Dataset entries
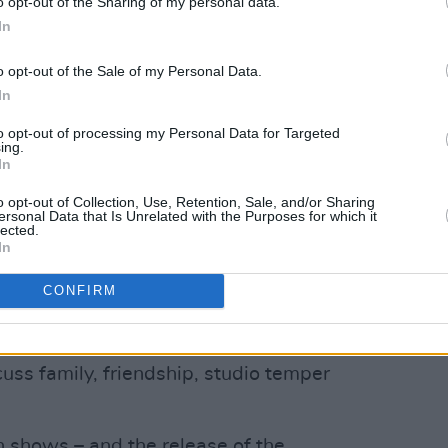
o opt-out of the Sharing of my personal data.
In
o opt-out of the Sale of my Personal Data.
In
to opt-out of processing my Personal Data for Targeted
ing.
In
o opt-out of Collection, Use, Retention, Sale, and/or Sharing
ersonal Data that Is Unrelated with the Purposes for which it
lected.
In
CONFIRM
lile
launch their new album
Who
uss family, friendship, studio temper
h shows – and the release of the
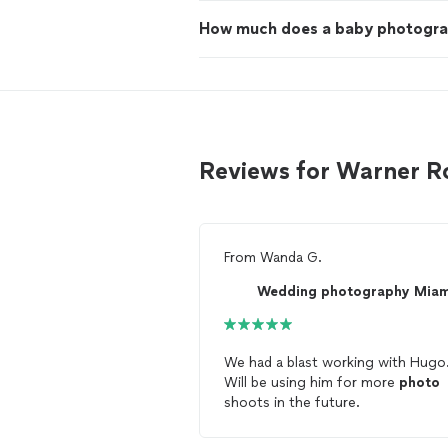
How much does a baby photogra
Reviews for Warner R
From
Wanda G.
Wedding photography Mia
We had a blast working with Hugo
Will be using him for more
photo
shoots in the future.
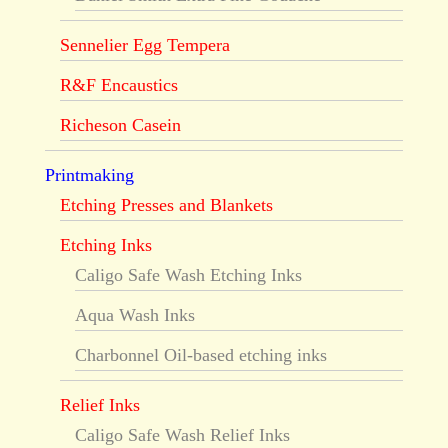
Sennelier Egg Tempera
R&F Encaustics
Richeson Casein
Printmaking
Etching Presses and Blankets
Etching Inks
Caligo Safe Wash Etching Inks
Aqua Wash Inks
Charbonnel Oil-based etching inks
Relief Inks
Caligo Safe Wash Relief Inks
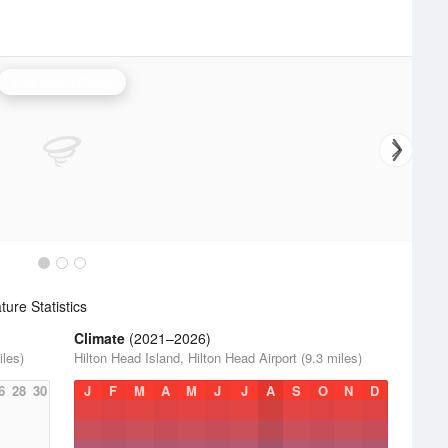
Charleston Radar
ure Statistics
Climate
(2021–2026)
iles)
Hilton Head Island, Hilton Head Airport (9.3 miles)
6
28
30
J
F
M
A
M
J
J
A
S
O
N
D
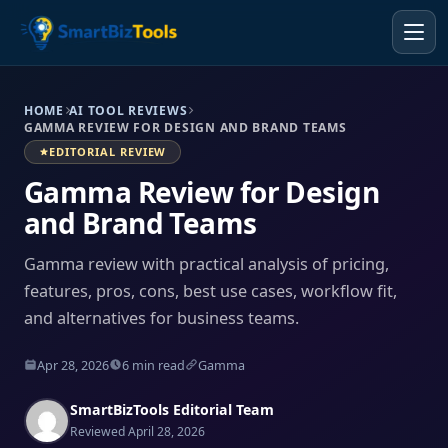
HOME
AI TOOL REVIEWS
GAMMA REVIEW FOR DESIGN AND BRAND TEAMS
EDITORIAL REVIEW
Gamma Review for Design
and Brand Teams
Gamma review with practical analysis of pricing,
features, pros, cons, best use cases, workflow fit,
and alternatives for business teams.
Apr 28, 2026
6 min read
Gamma
SmartBizTools Editorial Team
Reviewed April 28, 2026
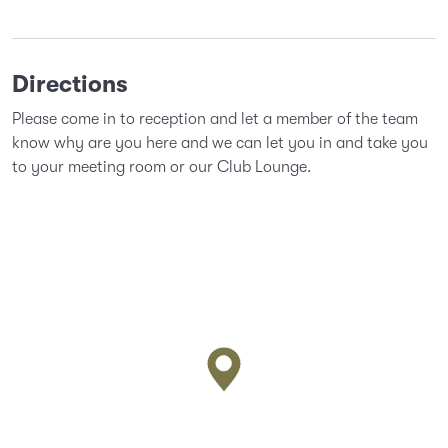
Directions
Please come in to reception and let a member of the team
know why are you here and we can let you in and take you
to your meeting room or our Club Lounge.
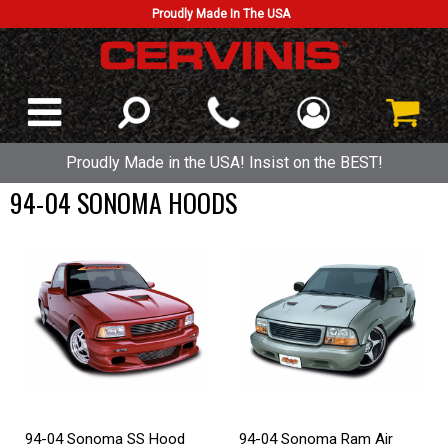
Proudly Made In The USA
Proudly Made in the USA! Insist on the BEST!
94-04 SONOMA HOODS
94-04 Sonoma SS Hood
94-04 Sonoma Ram Air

- **What is needed**
Arrange the stretch of the material from the line containing "How much does a baby photogra" through the end of the material as a Markdown table with the columns Row and Text, one numbered row per line. Leave out blank lines and the pictures.

- **Response**
| Row | Text |
|---|---|
| 1 | How much does a baby photogra |
| 2 | Reviews for Warner R |
| 3 | From |
| 4 | Wanda G. |
| 5 | Wedding photography Mia |
| 6 | We had a blast working with Hugo |
| 7 | Will be using him for more |
| 8 | photo |
| 9 | shoots in the future. |
| 10 | Sennelier Egg Tempera |
| 11 | R&F Encaustics |
| 12 | Richeson Casein |
| 13 | Printmaking |
| 14 | Etching Presses and Blankets |
| 15 | Etching Inks |
| 16 | Caligo Safe Wash Etching Inks |
| 17 | Aqua Wash Inks |
| 18 | Charbonnel Oil-based etching inks |
| 19 | Relief Inks |
| 20 | Caligo Safe Wash Relief Inks |
| 21 | Charleston Radar |
| 22 | ure Statistics |
| 23 | Climate |
| 24 | (2021–2026) |
| 25 | iles) |
| 26 | Hilton Head Island, Hilton Head Airport (9.3 miles) |
| 27 | 6 |
| 28 | 28 |
| 29 | 30 |
| 30 | J |
| 31 | F |
| 32 | M |
| 33 | A |
| 34 | M |
| 35 | J |
| 36 | J |
| 37 | A |
| 38 | S |
| 39 | O |
| 40 | N |
| 41 | D |
| 42 | HOME |
| 43 | AI TOOL REVIEWS |
| 44 | GAMMA REVIEW FOR DESIGN AND BRAND TEAMS |
| 45 | EDITORIAL REVIEW |
| 46 | Gamma Review for Design |
| 47 | and Brand Teams |
| 48 | Gamma review with practical analysis of pricing, |
| 49 | features, pros, cons, best use cases, workflow fit, |
| 50 | and alternatives for business teams. |
| 51 | Apr 28, 2026 |
| 52 | 6 min read |
| 53 | Gamma |
| 54 | SmartBizTools Editorial Team |
| 55 | Reviewed April 28, 2026 |
| 56 | Directions |
| 57 | Please come in to reception and let a member of the team |
| 58 | know why are you here and we can let you in and take you |
| 59 | to your meeting room or our Club Lounge. |
| 60 | Proudly Made In The USA |
| 61 | Proudly Made in the USA! Insist on the BEST! |
| 62 | 94-04 SONOMA HOODS |
| 63 | 94-04 Sonoma SS Hood |
| 64 | 94-04 Sonoma Ram Air |